_EXPLORE THE MATERIAL_.
1. Decide whether each statement below, marked (a), (b) and (c), agrees with the text on choosing a puppy or an older dog. For each, answer yes or no and quote the deciding words of the text.
(a) Puppies need to be taught basic commands, house training, and socialization.
(b) Older dogs generally still need to be house trained.
(c) Dog insurance can help pay for preventive health measures.
2. From the text on choosing a puppy or an older dog, write out the stretch from "One thing to" through "energy and exercise.".

GIVEN TEXT: Begin

One thing to decide first is whether you’d like a puppy or to give a home to an older dog. While puppies are insanely adorable, they require certain things that grown-up dogs don’t, like tons of energy and exercise.
Depending on the age of the dog you choose, they may need frequent trips to the vet to get caught up on their immunizations. Dog insurance can help cover the costs of preventive health measures.
Here we provide insight into the most important things to consider when choosing a puppy or adult dog.
Puppies are a lot of work! They require teaching basic commands, house training, and socialization.
Not interested in accidents on the carpet? Chewed-up shoes? Teaching good behavior? Then a puppy probably isn’t for you. With a puppy, you may have to spend a lot of time and energy, or money, to hire a trainer in order to make your pooch live comfortably in your home – and patience. You’ll need a lot of patience with a playful puppy.
Most people that choose to adopt a puppy are aware of what goes into it, but it’s important that you fully understand what will be expected of you. An untrained dog isn’t ideal, so really evaluate your lifestyle and make sure you have the time and energy to devote to your new BFF.
Generally, older dogs are already house trained and you’ll be told how they behave around other animals and children, as well as if they know basic obedience.
Annual vaccinations are a given, but what other investments will you need to make for your dog’s health? When choosing between a puppy or an older dog, there are a few variables regarding their health and annual costs.

GIVEN TEXT: End
ENTRIES SHOWN: Begin

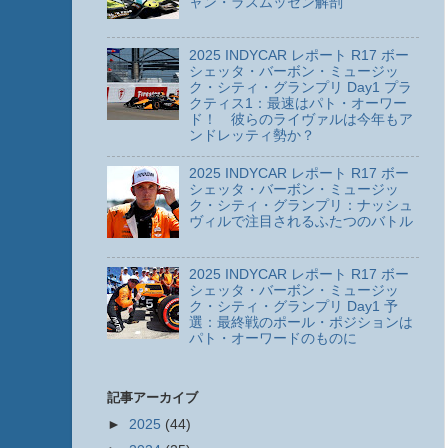
ャン・ラスムッセン解剖
2025 INDYCAR レポート R17 ボー
シェッタ・バーボン・ミュージッ
ク・シティ・グランプリ Day1 プラ
クティス1：最速はパト・オーワー
ド！ 彼らのライヴァルは今年もア
ンドレッティ勢か？
2025 INDYCAR レポート R17 ボー
シェッタ・バーボン・ミュージッ
ク・シティ・グランプリ：ナッシュ
ヴィルで注目されるふたつのバトル
2025 INDYCAR レポート R17 ボー
シェッタ・バーボン・ミュージッ
ク・シティ・グランプリ Day1 予
選：最終戦のポール・ポジションは
パト・オーワードのものに
記事アーカイブ
►
2025
(44)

ENTRIES SHOWN: End

_RESPONSES FOR EACH TASK_.
1.
(a) Yes: "They require teaching basic commands, house training, and socialization."
(b) No: "Generally, older dogs are already house trained"
(c) Yes: "Dog insurance can help cover the costs of preventive health measures."

2.
One thing to decide first is whether you’d like a puppy or to give a home to an older dog. While puppies are insanely adorable, they require certain things that grown-up dogs don’t, like tons of energy and exercise.